The joke felt flat. Anastasios grimaced, lifting his shoulders in a shrug. “I’m not sure yet.”
“What’s that supposed to mean.”
“It doesn’t matter.”
“Tasso? What aren’t you telling me?”
Anastasios tilted his face away. “It’s too much to explain right now.”
Leonidas loosened his grip on the bag. “I have time.”
Anastasios shook his head. “But I don’t.” He took a step back. “We’ll discuss it, soon. Nothing can be served by having the conversation now.”
Leonidas knew better than to argue. Anastasios was every bit as stubborn as Leonidas, and his mind was clearly made up. “I have some things to sort out. Once the situation is managed, I’ll fill you in. And the others.”
Conversation closed.
Leonidas nodded slowly. “You’ll let me know if you need help?”
“I don’t.” His eyes glinted with determination. “It’s under control.”

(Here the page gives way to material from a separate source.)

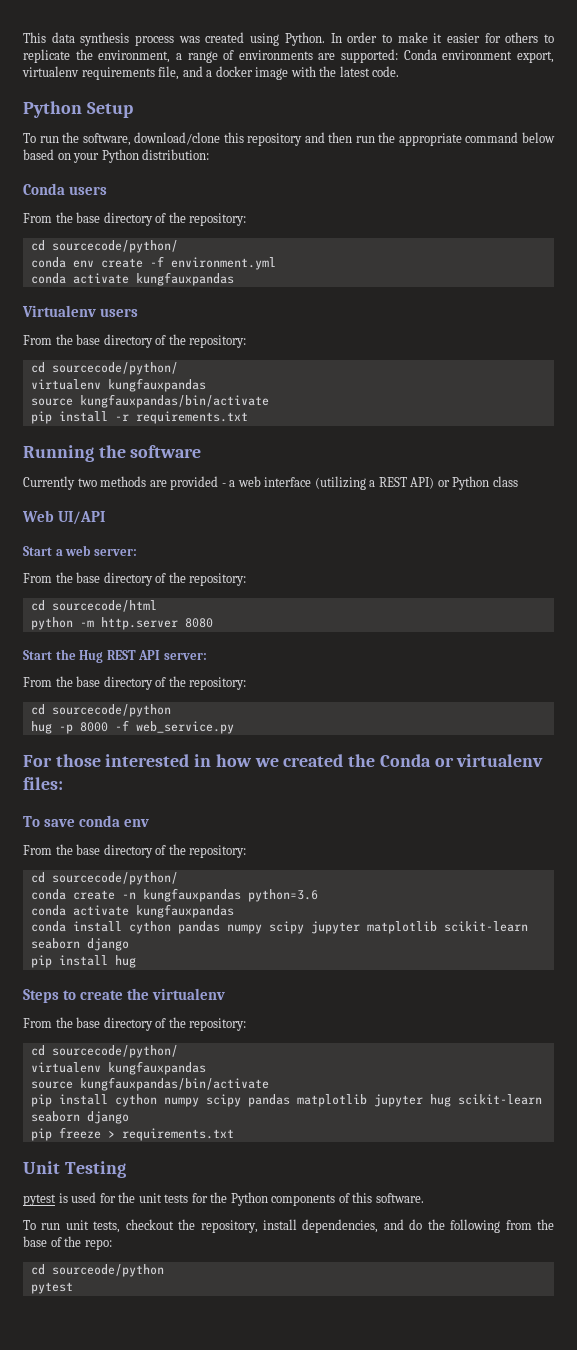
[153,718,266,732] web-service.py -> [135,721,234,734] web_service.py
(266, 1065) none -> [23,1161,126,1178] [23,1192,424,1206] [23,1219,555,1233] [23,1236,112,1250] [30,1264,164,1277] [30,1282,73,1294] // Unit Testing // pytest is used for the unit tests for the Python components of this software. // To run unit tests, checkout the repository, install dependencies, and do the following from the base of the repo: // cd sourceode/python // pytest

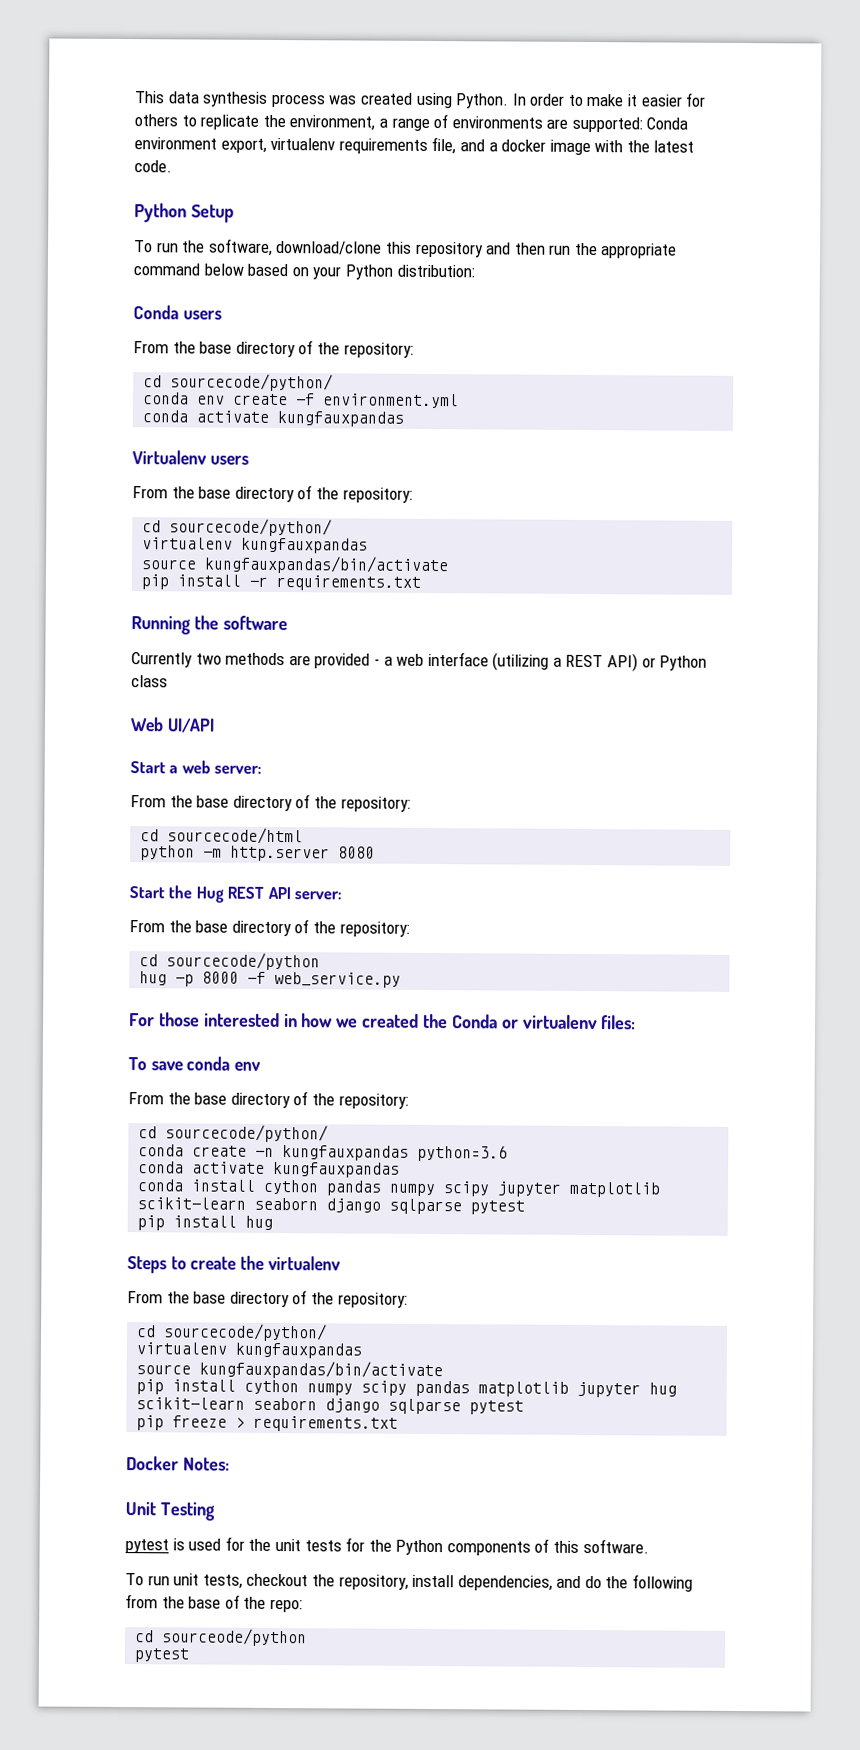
(129, 944) none -> [389,1198,526,1215] sqlparse pytest
(129, 1117) none -> [388,1398,525,1415] sqlparse pytest
(234, 1134) none -> [126,1456,230,1471] // Docker Notes:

“Okay. Just don’t do anything stupid.”
“You know me, right?”
Leonidas smiled for the first time in a week. “Take care of yourself.”
“And you, brother.”
Leonidas strode through the hallway of their family home, and out the front doors, trying not to think of his father, and the absence in his life, trying not to remember all the ways they’d spent time together. His father had been harsh, filled with expectations, refusing to accept anything less than their best. He was as tough as nails and expected them to be so as well. He’d worked them to the bone, as children with jobs around the house, and as young men, in the family company, where Konstantinos had been determined they would truly work their way up. At fifteen, they started doing administrative work in the various companies and departments, typing letters, sitting in on meetings, no job was too menial or small for their attention. They emptied trash, ferried lunches, always listening and learning. At dinner, he would quiz them on what they’d seen that day, on what they thought about it, on what they felt the company should do next. He required them to read the financial newspapers, to keep abreast of global politics and the impacts on trade.